# Thread: Showing a prime in an arithmetic progression

1. ## Showing a prime in an arithmetic progression

Hello I am stuck on this problem and I need some help on how to do this.

Show that if p is a prime in the arithmetic progression 3n+1, n = 1,2,3,.... then it is also in the arithmetic progression 6n+1, n=1,2,3,.......

2. ## Re: Showing a prime in an arithmetic progression

Start with an assumption. Assume that $3n+1$ is prime. What do you know about all primes that are bigger than $3(1)+1$?

3. ## Re: Showing a prime in an arithmetic progression

First, any number in the sequence 6n+ 1= 3(2n)+ 1 is also in the sequence 3n+1. To go the other way, from 3n+ 1 to 6m+ 1, we must have n= 2m, that is, n is even. 3n+ 1, with n odd, is even so every prime in the series 3n+1, which must be odd is of that form.

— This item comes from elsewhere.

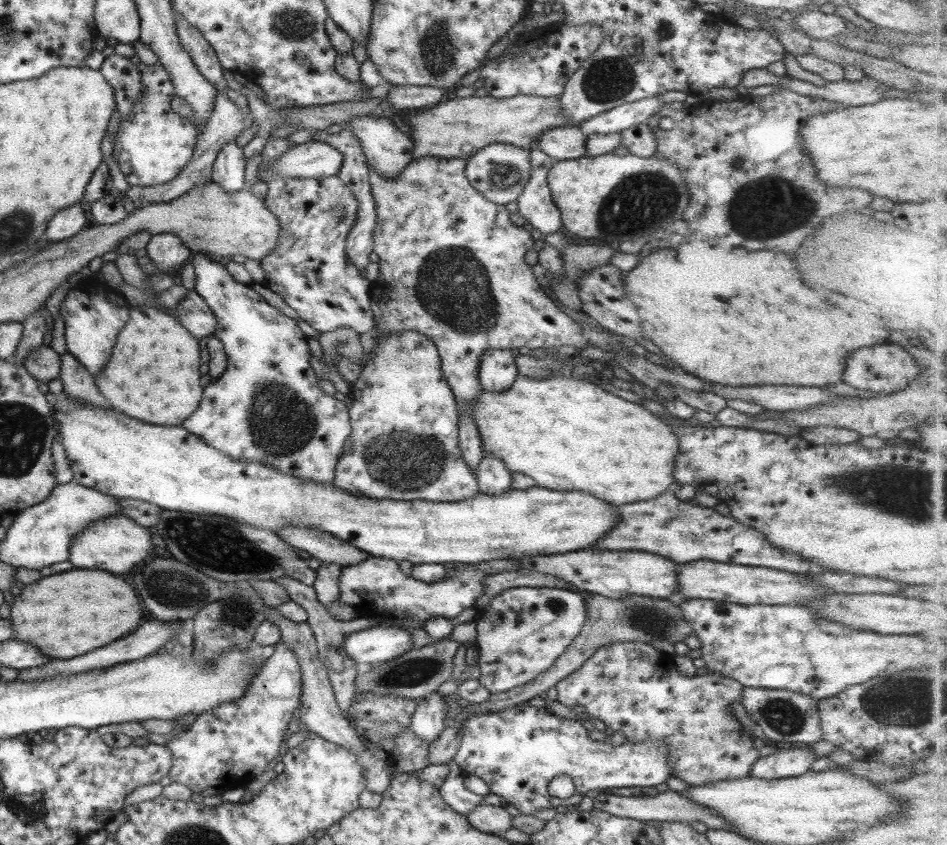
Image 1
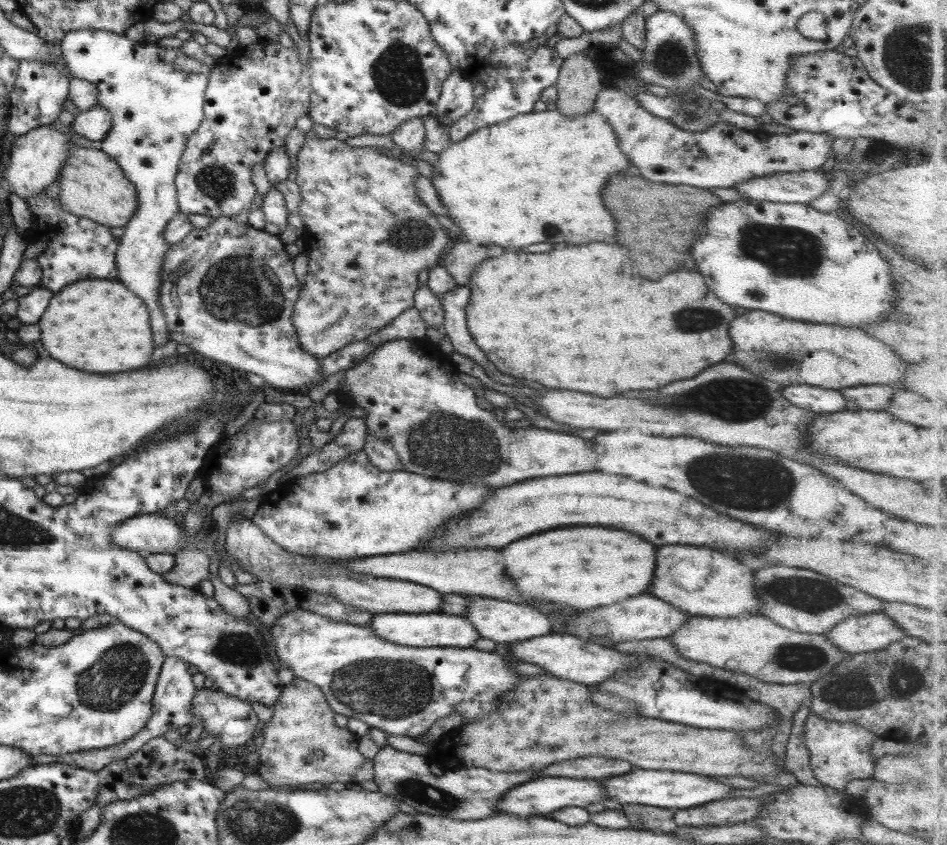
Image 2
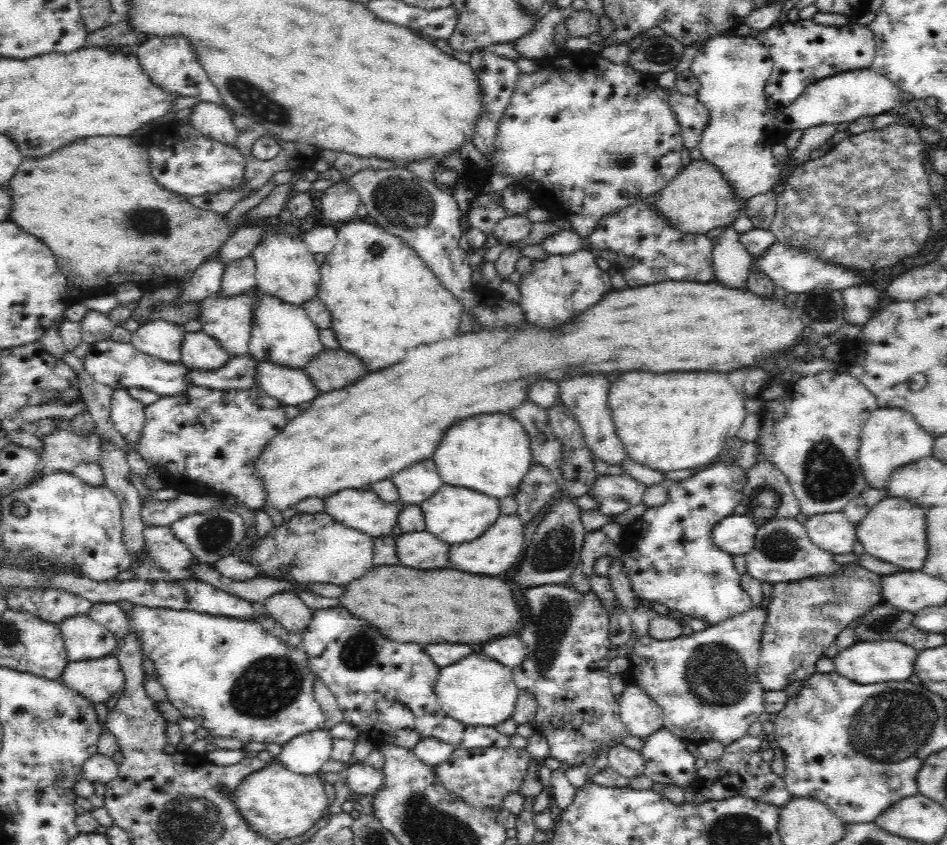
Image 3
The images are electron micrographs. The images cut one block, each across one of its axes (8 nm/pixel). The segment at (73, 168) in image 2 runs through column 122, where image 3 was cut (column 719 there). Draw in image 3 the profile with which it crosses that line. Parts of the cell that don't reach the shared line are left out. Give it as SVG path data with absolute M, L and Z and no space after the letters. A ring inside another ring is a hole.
M704 160L690 161L646 205L662 215L678 231L701 235L726 222L734 222L744 213L745 207L744 201L736 199L730 183L722 179L720 171Z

4. ## Re: Showing a prime in an arithmetic progression

Originally Posted by HallsofIvy
First, any number in the sequence 6n+ 1= 3(2n)+ 1 is also in the sequence 3n+1. To go the other way, from 3n+ 1 to 6m+ 1, we must have n= 2m, that is, n is even. 3n+ 1, with n odd, is even so every prime in the series 3n+1, which must be odd is of that form.
And that's what I was getting at with my question about primes bigger than 3(1)+1. They are all odd.

5. ## Re: Showing a prime in an arithmetic progression

Oh I see now thank you so much guys!